A perivascular space, also known as a Virchow–Robin space (VRS) , is a fluid-filled space surrounding certain blood vessels in several organs, including the brain.
It has a dispersive role for neural and blood-derived messengers, and has an immunological function.
One of the most basic roles of the perivascular space is the regulation of fluid movement in the central nervous system and its drainage.
They act as a sponge, and are essential for signal transmission and the maintenance of extracellular fluid.
The brain pia mater is reflected from the surface of the brain onto the surface of blood vessels in the subarachnoid space.
These perivascular cuffs in the brain are regions where leukocyte aggregations occur in patients with viral encephalitis.
Perivascular spaces vary in dimension according to the associated type of blood vessel.
In the brain most capillaries have an imperceptible perivascular space.
Some structures of the brain, such as the circumventricular organs,
have large perivascular spaces surrounding highly permeable capillaries.
The median eminence, a brain structure at the base of the hypothalamus, contains capillaries with wide perivascular spaces, as well.
Perivascular spaces surround arteries and veins can usually be seen as areas of dilatation on MRI images.
An increase in these spaces may correlate with the incidence of several neurodegenerative diseases.
Perivascular spaces are gaps containing interstitial fluid.
The perivascular space spans between blood vessels and their host organ, such as the brain, which they penetrate and serve as extravascular channels through which solutes can pass.

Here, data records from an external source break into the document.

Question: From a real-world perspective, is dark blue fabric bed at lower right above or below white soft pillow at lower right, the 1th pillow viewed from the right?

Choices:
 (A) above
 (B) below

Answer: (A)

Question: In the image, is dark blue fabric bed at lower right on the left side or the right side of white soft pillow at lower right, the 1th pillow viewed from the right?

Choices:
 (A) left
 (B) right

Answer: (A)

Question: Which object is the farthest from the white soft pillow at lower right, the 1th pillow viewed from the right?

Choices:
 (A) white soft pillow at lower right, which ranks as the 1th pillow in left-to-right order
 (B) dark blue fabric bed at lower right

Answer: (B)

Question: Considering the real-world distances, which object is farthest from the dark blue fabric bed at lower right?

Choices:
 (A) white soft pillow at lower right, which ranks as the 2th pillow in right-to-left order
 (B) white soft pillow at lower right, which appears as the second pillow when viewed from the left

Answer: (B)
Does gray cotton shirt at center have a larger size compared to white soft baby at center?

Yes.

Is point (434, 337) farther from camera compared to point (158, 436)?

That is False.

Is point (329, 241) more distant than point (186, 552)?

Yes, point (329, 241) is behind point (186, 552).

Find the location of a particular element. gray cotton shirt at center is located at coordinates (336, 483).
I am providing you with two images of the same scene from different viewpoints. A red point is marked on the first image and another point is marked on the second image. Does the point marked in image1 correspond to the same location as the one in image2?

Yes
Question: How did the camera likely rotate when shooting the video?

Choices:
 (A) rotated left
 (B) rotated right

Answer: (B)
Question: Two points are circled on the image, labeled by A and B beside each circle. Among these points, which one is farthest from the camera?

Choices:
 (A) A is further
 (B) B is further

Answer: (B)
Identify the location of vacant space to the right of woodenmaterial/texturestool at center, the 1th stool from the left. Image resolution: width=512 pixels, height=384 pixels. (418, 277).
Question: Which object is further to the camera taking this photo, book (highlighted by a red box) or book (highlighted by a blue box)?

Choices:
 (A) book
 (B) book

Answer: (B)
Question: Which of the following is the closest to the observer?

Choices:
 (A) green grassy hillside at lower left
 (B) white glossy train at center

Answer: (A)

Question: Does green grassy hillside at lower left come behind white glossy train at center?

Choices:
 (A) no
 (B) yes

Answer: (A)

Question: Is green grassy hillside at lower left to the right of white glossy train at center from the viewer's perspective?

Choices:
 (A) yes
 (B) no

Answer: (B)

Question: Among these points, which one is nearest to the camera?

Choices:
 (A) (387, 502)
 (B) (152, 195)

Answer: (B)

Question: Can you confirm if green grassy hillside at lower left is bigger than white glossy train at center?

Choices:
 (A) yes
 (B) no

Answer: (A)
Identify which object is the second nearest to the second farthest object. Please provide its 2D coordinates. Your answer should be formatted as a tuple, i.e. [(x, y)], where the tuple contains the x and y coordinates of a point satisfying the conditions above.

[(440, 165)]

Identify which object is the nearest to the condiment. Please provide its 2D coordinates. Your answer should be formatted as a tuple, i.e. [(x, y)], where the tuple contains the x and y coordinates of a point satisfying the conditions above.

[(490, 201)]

Perivascular spaces are found in both the brain subarachnoid space and the subpial space.
Perivascular spaces surrounding arteries in the cerebral cortex and the basal ganglia are separated from the subpial space by one or two layers of leptomeninges, respectively, as well as the pia mater.
By virtue of the leptomeningeal cell layer, the perivascular spaces belonging to the subarachnoid space are continuous with those of the subpial space.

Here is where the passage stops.